▶ [DIRECTIONS FOR THIS TASK]: Could the data below please be reproduced word for word, without the pictures?

▶ [INPUT DATA]:
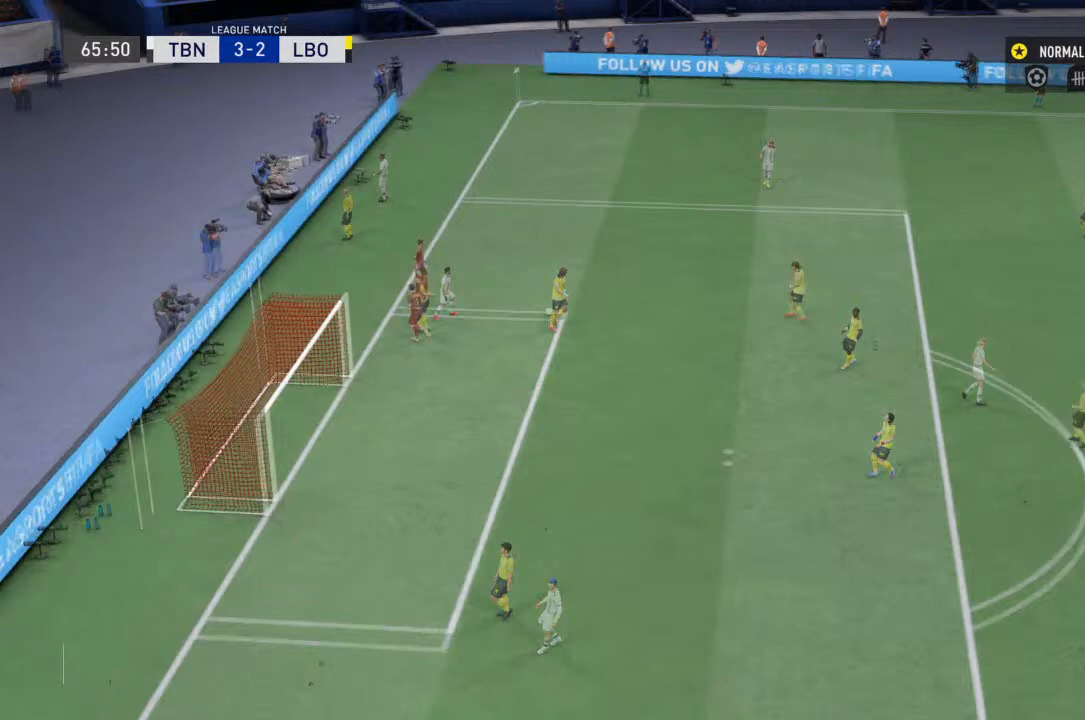
{"dt_ms": 500, "buttons": [], "left_stick": "center", "right_stick": "center", "events": []}
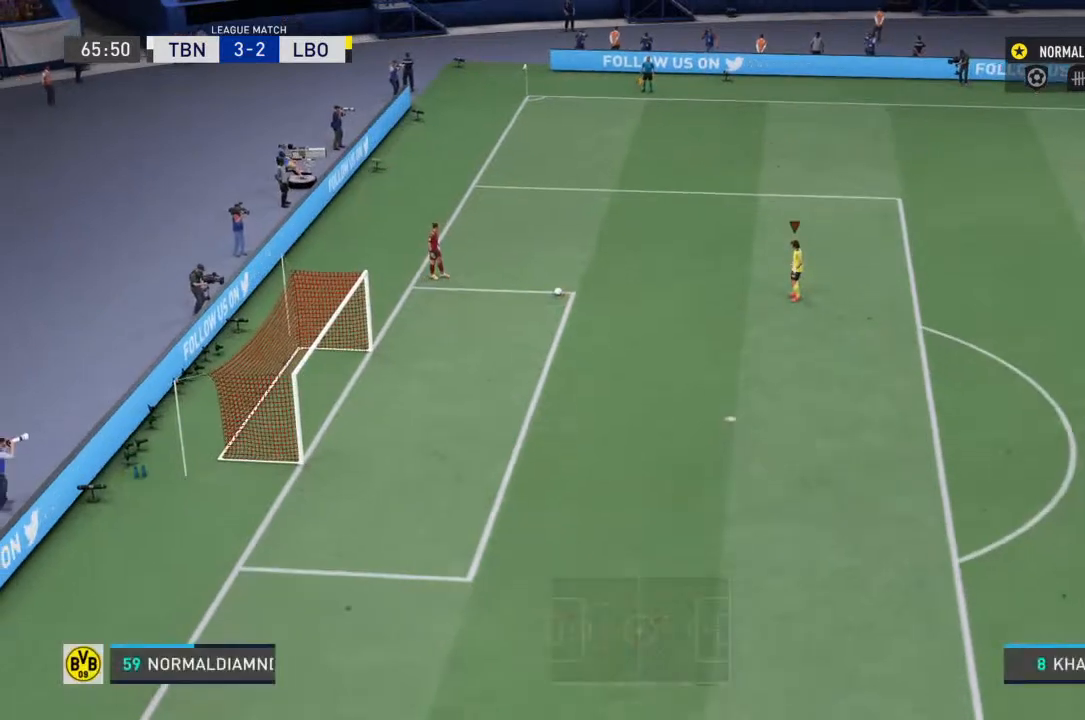
{"dt_ms": 500, "buttons": [], "left_stick": "center", "right_stick": "center", "events": []}
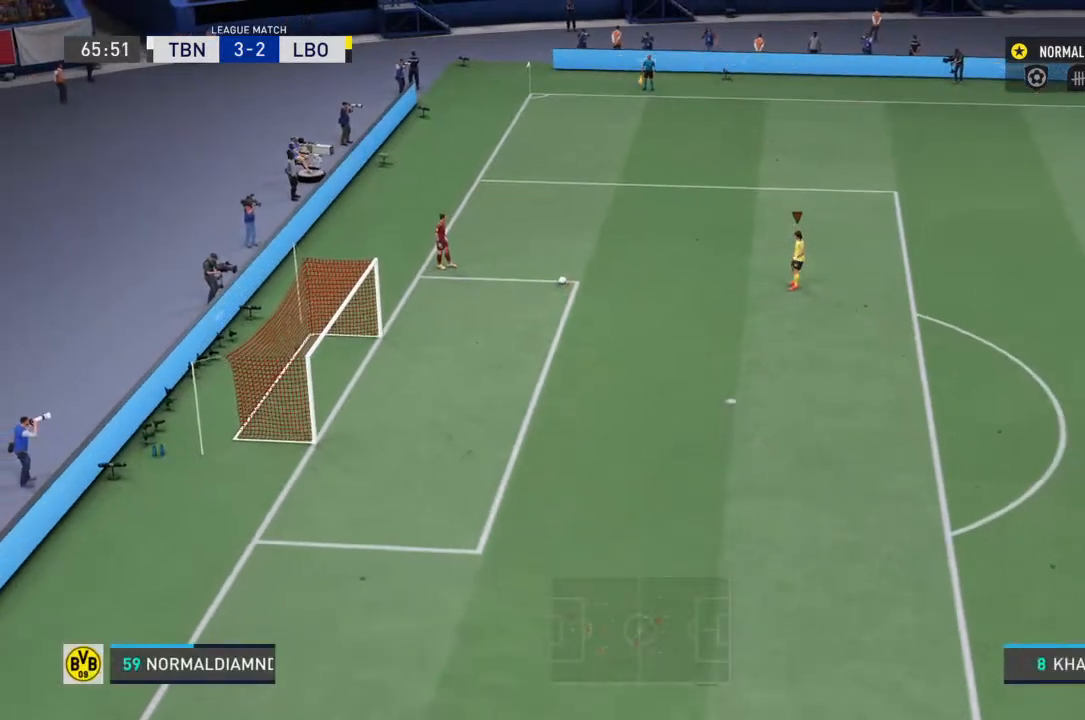
{"dt_ms": 500, "buttons": [], "left_stick": "center", "right_stick": "center", "events": []}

▶ [ANSWER TO THIS TASK]:
{"dt_ms": 500, "buttons": [], "left_stick": "center", "right_stick": "center", "events": []}
{"dt_ms": 500, "buttons": [], "left_stick": "center", "right_stick": "center", "events": []}
{"dt_ms": 500, "buttons": [], "left_stick": "center", "right_stick": "center", "events": []}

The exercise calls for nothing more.